Let $Q$ be a quiver without loops (cycles of length 1).  Kac proved that if $K$ is algebraically closed, the dimension vectors of indecomposable representations of $Q$ over $K$ are exactly the positive real roots and the imaginary roots; further, there is a single isomorphism class of representations if the root is real, and infinitely many if the root is imaginary.  

My question is: what is known if we drop the assumption that $K$ is algebraically closed?  For real roots, this was answered by Schofield
 (The field of definition of a real
  representation of a quiver $Q$.  Proc. AMS 116 (1992), no. 2, 293--295) --- he showed one can drop the assumption and nothing changes.  
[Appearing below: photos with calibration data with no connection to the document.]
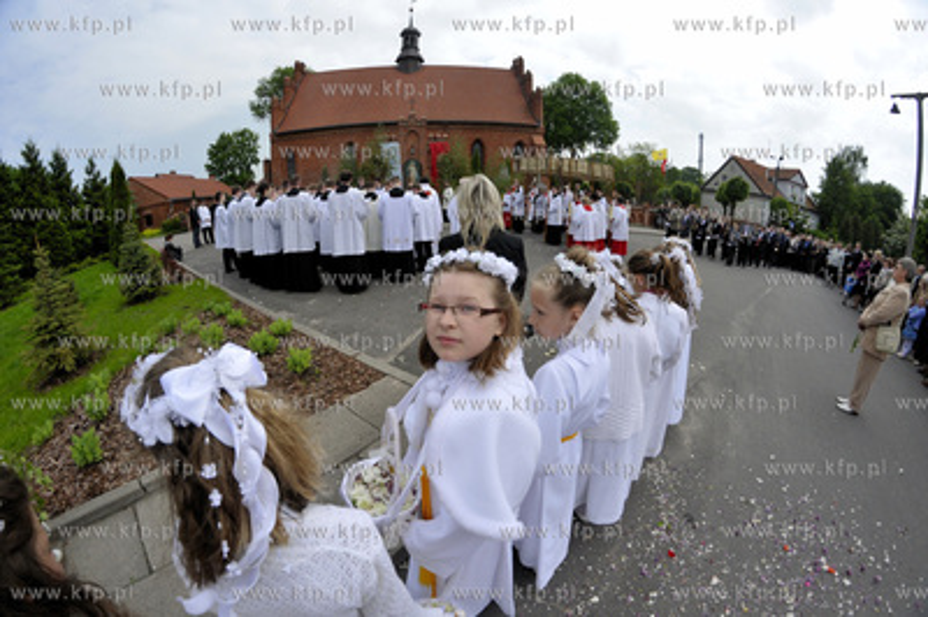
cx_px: 464
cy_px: 308
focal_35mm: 12
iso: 320
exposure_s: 1/2000
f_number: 5.6
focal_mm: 8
My go-to textbook for quiver representations over non-algebraically closed ground fields (Deng, Du, Parshall, Wang, "Finite dimensional algebras and quantum groups") in this case only gives the result for algebraically closed fields.   
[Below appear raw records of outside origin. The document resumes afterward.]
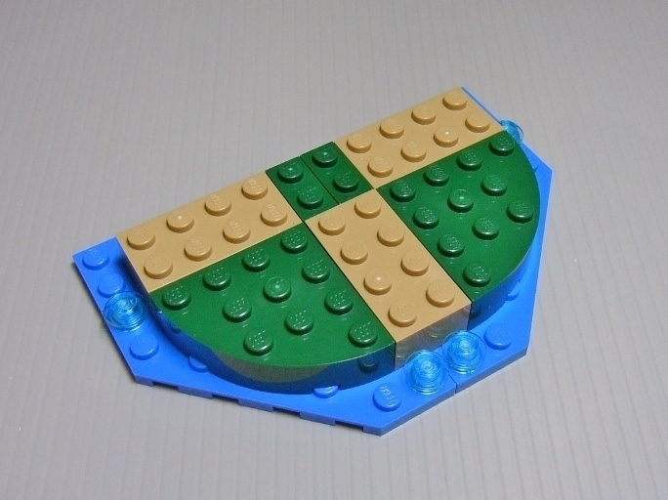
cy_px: 250
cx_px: 334
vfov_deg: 46.7
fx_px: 579
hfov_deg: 60.0
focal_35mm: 30
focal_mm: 5.4
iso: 200
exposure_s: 1/25
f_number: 3.5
Edited to add: I am writing an expository note which mostly works over an arbitrary ground field, but I would also like to mention Kac's theorem, so I feel like it's incumbent on me to say something about what the state of our knowledge is about Kac's theorem for arbitrary ground fields.  I guess mainly my focus is on the question of what vectors can appear as dimension vectors of indecomposable representations --- is even that much known generally?

Also: there is a remark by Jan Schröer [here][1] from 2016 to the effect that in full generality, we do not have an analogue of Kac's theorem.